De notre correspondant à Berlin
Un demi-milliard de communications chaque année ; une moyenne de 15 millions d’appels téléphoniques quotidiennement recensés par les « grandes oreilles » américaines, contre deux millions en France.
L’Allemagne est le pays le plus étroitement surveillé en Europe par l’agence d’espionnage NSA, d’après les révélations du Spiegel. Ce fort intérêt pour ce pays s’explique également par l’importance des réseaux internationaux pour les télécommunications présents sur place.
Merkel sous pression
Les révélations faites par l’informaticien américain en fuite Edward Snowden avaient déjà provoqué des réactions négatives en Allemagne et alourdi le climat des relations entre Berlin et Washington, à la fois en amont et durant la récente visite de Barack Obama dans la capitale allemande.
Le président américain s’était alors employé à convaincre ses interlocuteurs que son pays respectait le cadre légal qui lui est imposé et veillait à ce que la surveillance des communications se concentre sur la seule lutte contre le terrorisme. Il avait d’ailleurs affirmé que plusieurs attentats, y compris sur le sol allemand, avaient ainsi pu être déjoués.
Mais ces nouvelles révélations ne peuvent que contribuer à ébranler cette thèse. Le gouvernement allemand, qui a fait jusqu’à présent plutôt profil bas, est plus que jamais sous pression pour réagir. L’opposition de gauche exige d’Angela Merkel qu’elle réclame des explications à Washington.
Première plainte contre X déposée
A ces nouvelles révélations, ni la chancelière ni son porte-parole n’avaient réagi jusqu’à dimanche soir. Dans le camp gouvernemental, d’autres ont été moins discrets. C’est notamment le cas de la ministre libérale de la Justice Sabine Leutheusser-Schnarrenberger, très en pointe sur ces questions. Elle a estimé que ces nouvelles révélations rappelaient les mesures prises durant la guerre froide contre les ennemis de l’autre côté du rideau de fer.
Un député allemand conservateur, élu au Parlement européen, a accusé les Etats-Unis d’utiliser des méthodes rappelant celles de la Stasi, la police secrète de l’Allemagne de l’Est communiste. Le parquet fédéral allemand rassemble des informations sur ce dossier. Une plainte contre X a déjà été déposée par un particulier.

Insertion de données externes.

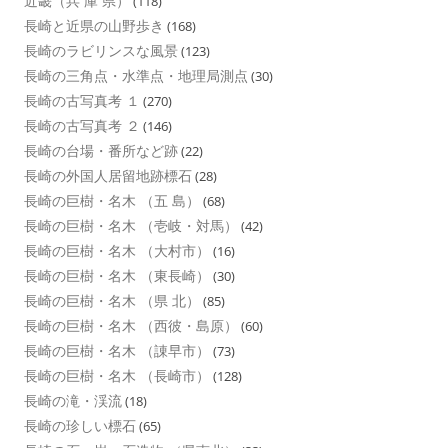
近畿（兵 庫 県）
(118)
長崎と近県の山野歩き
(168)
長崎のラビリンスな風景
(123)
長崎の三角点・水準点・地理局測点
(30)
長崎の古写真考 １
(270)
長崎の古写真考 ２
(146)
長崎の台場・番所など跡
(22)
長崎の外国人居留地跡標石
(28)
長崎の巨樹・名木 （五 島）
(68)
長崎の巨樹・名木 （壱岐・対馬）
(42)
長崎の巨樹・名木 （大村市）
(16)
長崎の巨樹・名木 （東長崎）
(30)
長崎の巨樹・名木 （県 北）
(85)
長崎の巨樹・名木 （西彼・島原）
(60)
長崎の巨樹・名木 （諌早市）
(73)
長崎の巨樹・名木 （長崎市）
(128)
長崎の滝・渓流
(18)
長崎の珍しい標石
(65)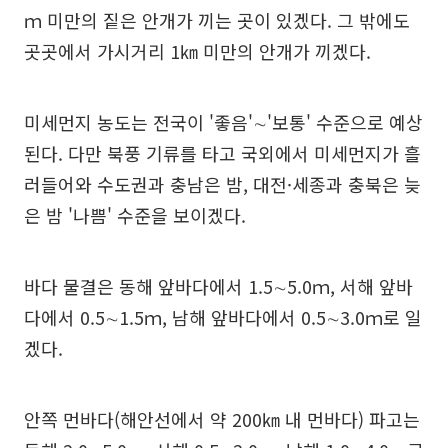
ｍ 미만의 짙은 안개가 끼는 곳이 있겠다. 그 밖에도
곳곳에서 가시거리 1㎞ 미만의 안개가 끼겠다.
미세먼지 농도는 전국이 '좋음'∼'보통' 수준으로 예상
된다. 다만 북풍 기류를 타고 국외에서 미세먼지가 흘
러들어와 수도권과 충남은 밤, 대전·세종과 충북은 늦
은 밤 '나쁨' 수준을 보이겠다.
바다 물결은 동해 앞바다에서 1.5∼5.0ｍ, 서해 앞바
다에서 0.5∼1.5ｍ, 남해 앞바다에서 0.5∼3.0ｍ로 일
겠다.
안쪽 먼바다(해안선에서 약 200㎞ 내 먼바다) 파고는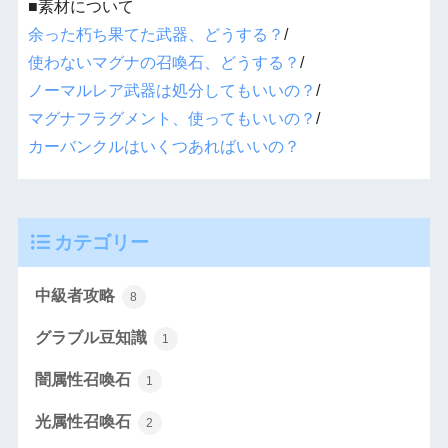
■素材について
余った朽ち果てた武器、どうする？
/
使わないマグナの召喚石、どうする？
/
ノーマルレア武器は処分してもいいの？
/
マグナフラグメント、使ってもいいの？
/
カーバンクルはいくつあればいいの？
カテゴリー
中級者攻略
8
グラブル豆知識
1
闇属性召喚石
1
光属性召喚石
2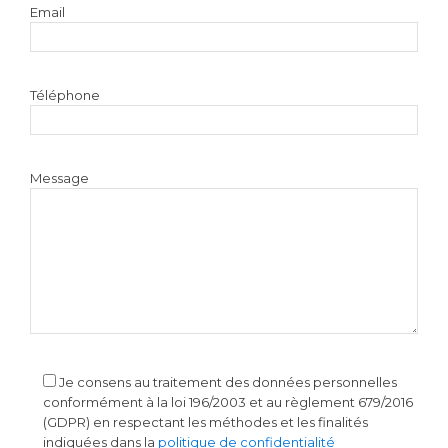
Email
Téléphone
Message
Je consens au traitement des données personnelles
conformément à la loi 196/2003 et au règlement 679/2016
(GDPR) en respectant les méthodes et les finalités
indiquées dans la
politique de confidentialité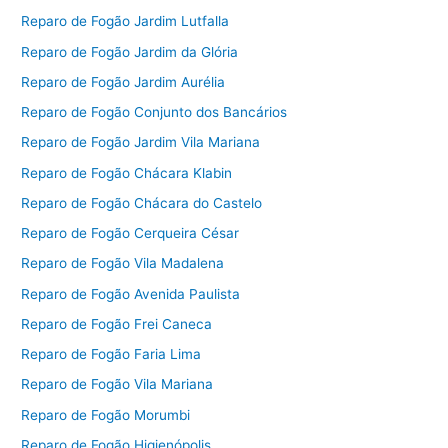
Reparo de Fogão Jardim Lutfalla
Reparo de Fogão Jardim da Glória
Reparo de Fogão Jardim Aurélia
Reparo de Fogão Conjunto dos Bancários
Reparo de Fogão Jardim Vila Mariana
Reparo de Fogão Chácara Klabin
Reparo de Fogão Chácara do Castelo
Reparo de Fogão Cerqueira César
Reparo de Fogão Vila Madalena
Reparo de Fogão Avenida Paulista
Reparo de Fogão Frei Caneca
Reparo de Fogão Faria Lima
Reparo de Fogão Vila Mariana
Reparo de Fogão Morumbi
Reparo de Fogão Higienópolis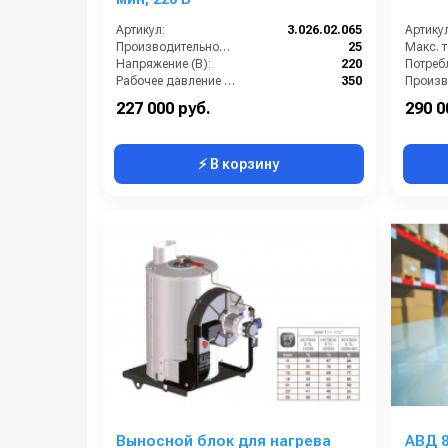
Артикул:
3.026.02.065
Артикул
Производительность (л/мин):
25
Напряжение (В):
220
Рабочее давление (бар):
350
Страна-производитель:
Италия
227 000 руб.
290 0
⚡ В корзину
Выносной блок для нагрева
АВД 8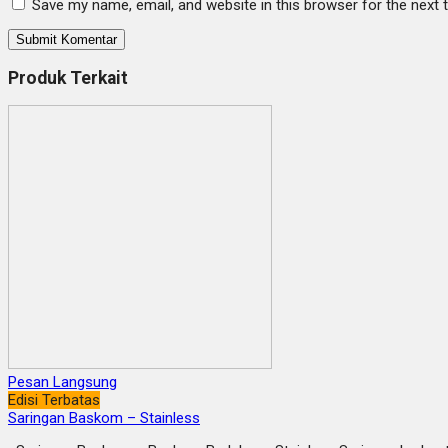
Save my name, email, and website in this browser for the next
Produk Terkait
Pesan Langsung
Edisi Terbatas
Saringan Baskom – Stainless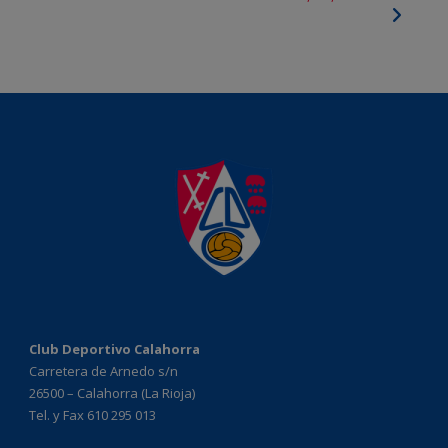
Club Deportivo Calahorra
Carretera de Arnedo s/n
26500 – Calahorra (La Rioja)
Tel. y Fax 610 295 013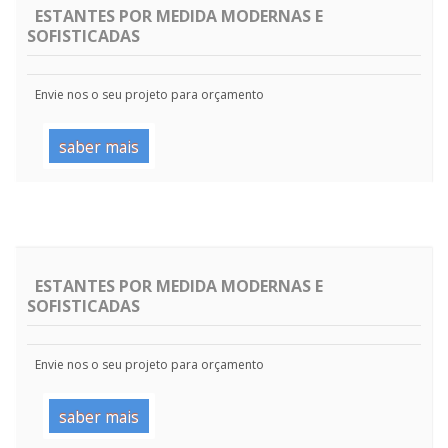
ESTANTES POR MEDIDA MODERNAS E
SOFISTICADAS
Envie nos o seu projeto para orçamento
saber mais
ESTANTES POR MEDIDA MODERNAS E
SOFISTICADAS
Envie nos o seu projeto para orçamento
saber mais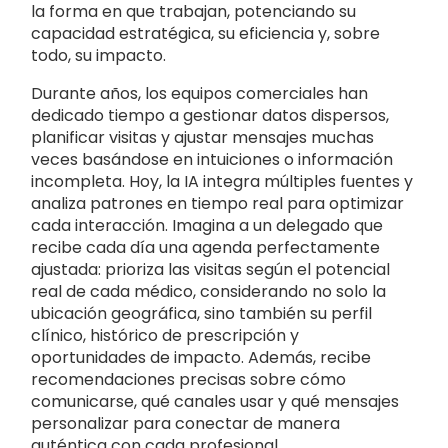
la forma en que trabajan, potenciando su
capacidad estratégica, su eficiencia y, sobre
todo, su impacto.
Durante años, los equipos comerciales han
dedicado tiempo a gestionar datos dispersos,
planificar visitas y ajustar mensajes muchas
veces basándose en intuiciones o información
incompleta. Hoy, la IA integra múltiples fuentes y
analiza patrones en tiempo real para optimizar
cada interacción. Imagina a un delegado que
recibe cada día una agenda perfectamente
ajustada: prioriza las visitas según el potencial
real de cada médico, considerando no solo la
ubicación geográfica, sino también su perfil
clínico, histórico de prescripción y
oportunidades de impacto. Además, recibe
recomendaciones precisas sobre cómo
comunicarse, qué canales usar y qué mensajes
personalizar para conectar de manera
auténtica con cada profesional.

Snowden, un héros en Allemagne
Les Allemands, très sensibles à ces questions après deux dictatures, nazie et communiste, se montrent très critiques. Dans un sondage, une personne sur deux qualifie l’informaticien Edward Snowden, à l’origine des fuites, de « héros ». Ils sont encore plus nombreux à souhaiter que l’asile politique lui soit offert et un Allemand sur trois serait même prêt à cacher Snowden.

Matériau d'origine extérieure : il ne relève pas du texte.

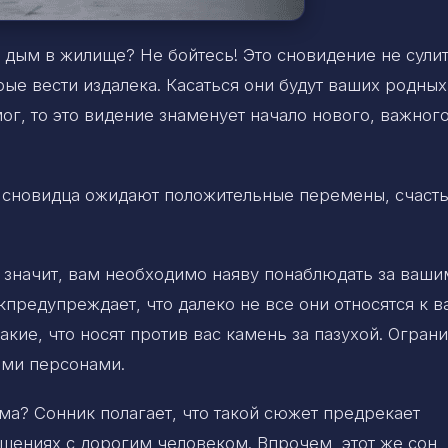
я дым в жилище? Не бойтесь! Это сновидение не сули
рые вести издалека. Касаться они будут ваших родных
г, то это видение знаменует начало нового, важног
, сновидца ожидают положительные перемены, счасть
, значит, вам необходимо наяву понаблюдать за ваши
предупреждает, что далеко не все они относятся к в
акие, что носят против вас камень за пазухой. Огран
ыми персонами.
ма? Сонник полагает, что такой сюжет предрекает
шениях с дорогим человеком. Впрочем, этот же сон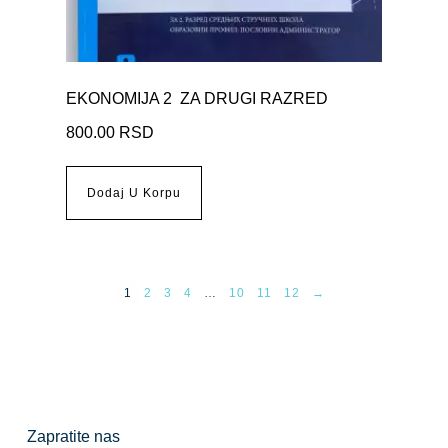
EKONOMIJA 2 ZA DRUGI RAZRED
800.00
RSD
Dodaj U Korpu
1
2
3
4
…
10
11
12
→
Zapratite nas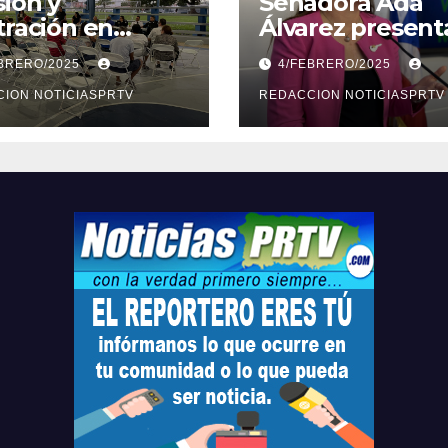
ión y
Senadora Ada
tración en
Álvarez present
ión sobre
medidas ante la
EBRERO/2025
4/FEBRERO/2025
ridad en
violencia en el
arto
ION NOTICIASPRTV
noviazgo
REDACCION NOTICIASPRTV
opolitano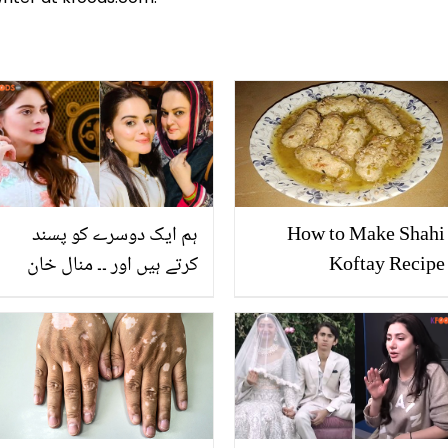
How to Make Shahi
ہم ایک دوسرے کو پسند
Koftay Recipe
کرتے ہیں اور ۔۔ منال خان
کی والدہ کو احسن پر یقین
کیوں نہیں تھا؟ اداکارہ نے
بتا دیا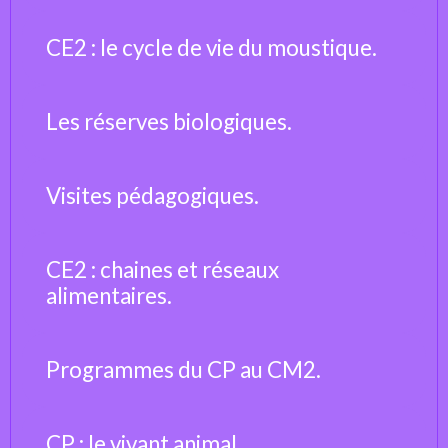
CE2 : le cycle de vie du moustique.
Les réserves biologiques.
Visites pédagogiques.
CE2 : chaines et réseaux
alimentaires.
Programmes du CP au CM2.
CP : le vivant animal.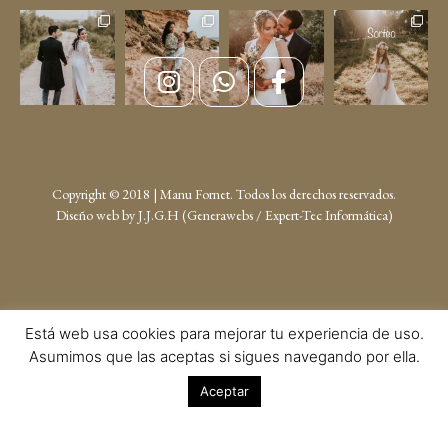
Copyright © 2018 | Manu Fornet. Todos los derechos reservados.
Diseño web by
J.J.G.H (Generawebs /
Expert-Tec Informática
)
Está web usa cookies para mejorar tu experiencia de uso.
Asumimos que las aceptas si sigues navegando por ella.
Aceptar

Der Spiegel révèle non seulement le rôle central tenu par l’Allemagne au sein des activités de la NSA, mais aussi l’intérêt des « grandes oreilles » américaines pour les institutions européennes. D’après l’hebdomadaire, les Etats-Unis ont non seulement espionné Bruxelles, au siège de la Commission, mais aussi les représentations de l’Union européenne à Washington et aux Nations unies à New York.